This post is an update to getting Far Flung, my sci-fi book long-in-progress, finally published. It should also help writers know more about the BookLife Prize, and what you’ll get for the entry fee (89 USD for me, after using a coupon). The draft I submitted stands at 50,000 words – my editing will extend that somewhat, but it will still be in that uncomfortable territory between “novella” and “novel” that is difficult to get published under the best conditions. I want to move ahead anyway, and I’m eyeing indie publishers in Canada and the US who don’t mind dealing with shorter books. Professional editing is too expensive for me to handle alone, so for now, I really don’t want to self-publish it. I also want somebody to help me with marketing, and I definitely won’t have that help if I publish it myself!
Anyway, on to what I actually got out of that entry fee. Far Flung did not place in the quarter or semi-finals of the contest, so the result is only a critics report (and a short one at that). Here is the report they gave:
Plot/Idea: 8 out of 10
Originality: 8 out of 10
Prose: 8 out of 10
Character/Execution: 8 out of 10
Overall: 8.00 out of 10
Plot: This exciting and well-developed sci-fi adventure sees a space vessel and crew stranded in an unknown galaxy.

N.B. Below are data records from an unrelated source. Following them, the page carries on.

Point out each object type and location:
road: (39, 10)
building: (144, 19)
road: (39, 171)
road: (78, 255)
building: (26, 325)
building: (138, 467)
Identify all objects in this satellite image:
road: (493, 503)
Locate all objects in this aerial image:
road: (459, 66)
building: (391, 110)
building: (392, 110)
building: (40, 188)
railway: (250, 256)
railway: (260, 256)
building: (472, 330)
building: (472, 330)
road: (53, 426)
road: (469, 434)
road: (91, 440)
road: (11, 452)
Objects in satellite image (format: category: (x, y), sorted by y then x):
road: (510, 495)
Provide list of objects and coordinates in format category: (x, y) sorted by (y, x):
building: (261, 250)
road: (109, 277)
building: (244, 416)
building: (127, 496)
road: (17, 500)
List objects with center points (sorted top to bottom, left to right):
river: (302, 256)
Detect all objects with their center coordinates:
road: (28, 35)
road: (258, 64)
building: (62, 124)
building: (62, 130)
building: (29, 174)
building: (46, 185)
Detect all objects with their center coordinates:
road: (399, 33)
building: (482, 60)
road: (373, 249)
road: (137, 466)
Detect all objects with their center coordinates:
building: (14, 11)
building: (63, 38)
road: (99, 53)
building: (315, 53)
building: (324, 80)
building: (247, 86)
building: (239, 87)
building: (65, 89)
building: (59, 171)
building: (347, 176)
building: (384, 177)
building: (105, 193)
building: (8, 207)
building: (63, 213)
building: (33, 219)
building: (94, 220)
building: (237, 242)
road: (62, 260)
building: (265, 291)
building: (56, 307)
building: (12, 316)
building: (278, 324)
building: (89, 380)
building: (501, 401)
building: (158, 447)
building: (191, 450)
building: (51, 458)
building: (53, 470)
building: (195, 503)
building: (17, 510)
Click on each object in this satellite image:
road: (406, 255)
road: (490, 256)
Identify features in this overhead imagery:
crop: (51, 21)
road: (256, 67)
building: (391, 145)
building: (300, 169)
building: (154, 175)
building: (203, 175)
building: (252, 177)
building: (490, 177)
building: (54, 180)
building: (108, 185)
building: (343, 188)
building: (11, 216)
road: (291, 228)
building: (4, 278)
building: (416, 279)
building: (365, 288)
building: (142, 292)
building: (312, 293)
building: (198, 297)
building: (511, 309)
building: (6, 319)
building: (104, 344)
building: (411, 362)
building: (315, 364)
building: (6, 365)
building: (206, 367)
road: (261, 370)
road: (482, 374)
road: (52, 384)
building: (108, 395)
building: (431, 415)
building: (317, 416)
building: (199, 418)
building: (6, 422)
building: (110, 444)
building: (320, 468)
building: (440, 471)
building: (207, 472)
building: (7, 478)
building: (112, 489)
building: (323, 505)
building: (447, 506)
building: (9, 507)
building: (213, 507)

Prose/Style: While this narrative occasionally becomes overly technical, which tends to somewhat slow the plot, the author ultimately crafts a believable world in an easy flowing manner.
Originality: With appealing alien characters and a vividly realized world, this futuristic story has some surprises in store for readers.
Character Development/Execution: The characters display change and growth through the novel and readers will be invested in their outcomes.
What am I to take away from this? Well, for the longest prose I’ve written so far, and for what will be my very first book, I think that it can be edited into something very good. If I try BookLife again with an updated draft next year (an option that is available), I might boost that score. But honestly, I’ve already put money into this particular book idea (just look back at my Inkshares experience), and I really shouldn’t take any more out of my own pocket if I can help it. I’m not expecting any great sum of money out of it once it’s published, but there’s got to be some traditional or indie publisher who’ll take it on.
I’ll do some editing I’ve thought up since submission, and I’ll continue the search for a publisher.